## DATA SHOWN

··········

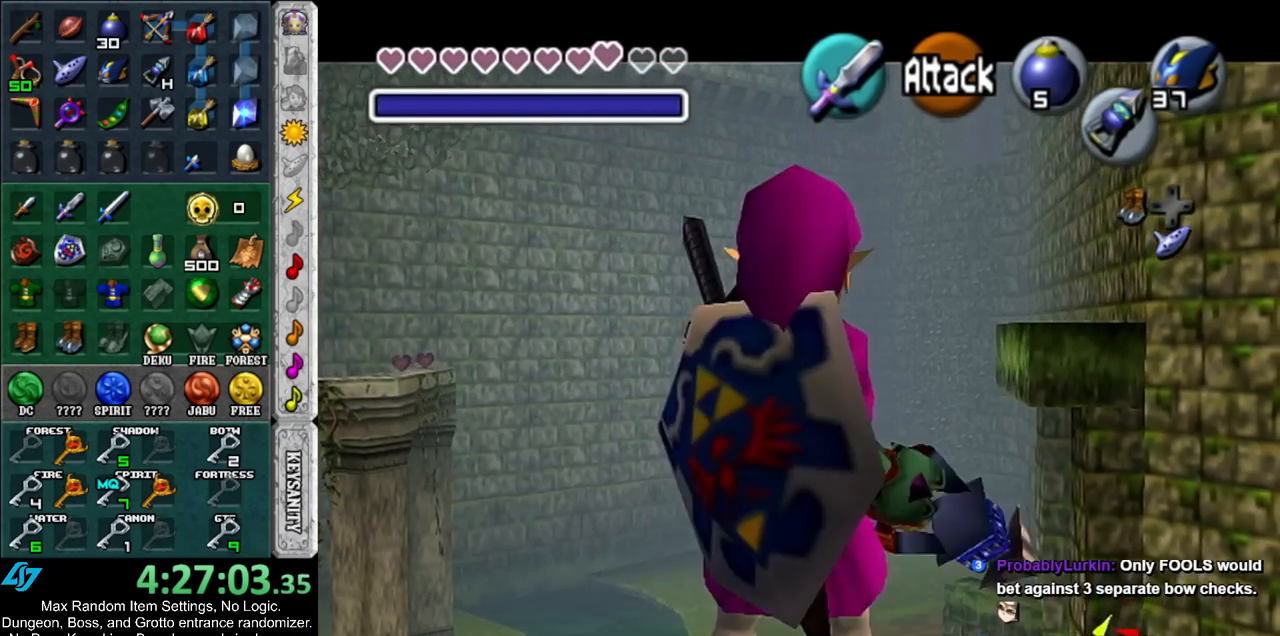
Gameplay with a controller (Nintendo layout); each line is a JSON object with the inputs held at the frame after it. "events" lists button and stick changes between this image and that frame as [ms after this image, input, new state], when the widget could be followed in between. Not read: L3 R3.
{"buttons": ["L1"], "left_stick": "center", "right_stick": "center", "events": [[100, "left_stick", "center"]]}
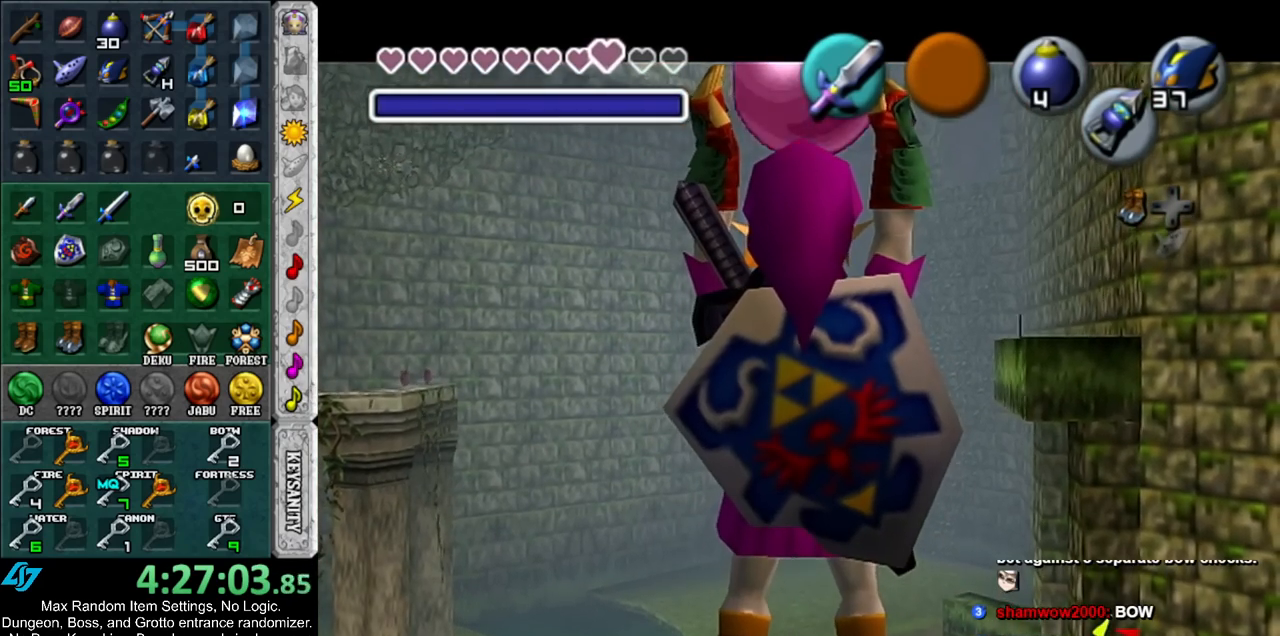
{"buttons": ["L1"], "left_stick": "down", "right_stick": "center", "events": [[350, "left_stick", "down"]]}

··········

## WHAT YOU WILL DO
Each line in the listing where the word "center" is found is to be copied.

## ANSWER FOR THIS EXERCISE
{"buttons": ["L1"], "left_stick": "center", "right_stick": "center", "events": [[100, "left_stick", "center"]]}
{"buttons": ["L1"], "left_stick": "down", "right_stick": "center", "events": [[350, "left_stick", "down"]]}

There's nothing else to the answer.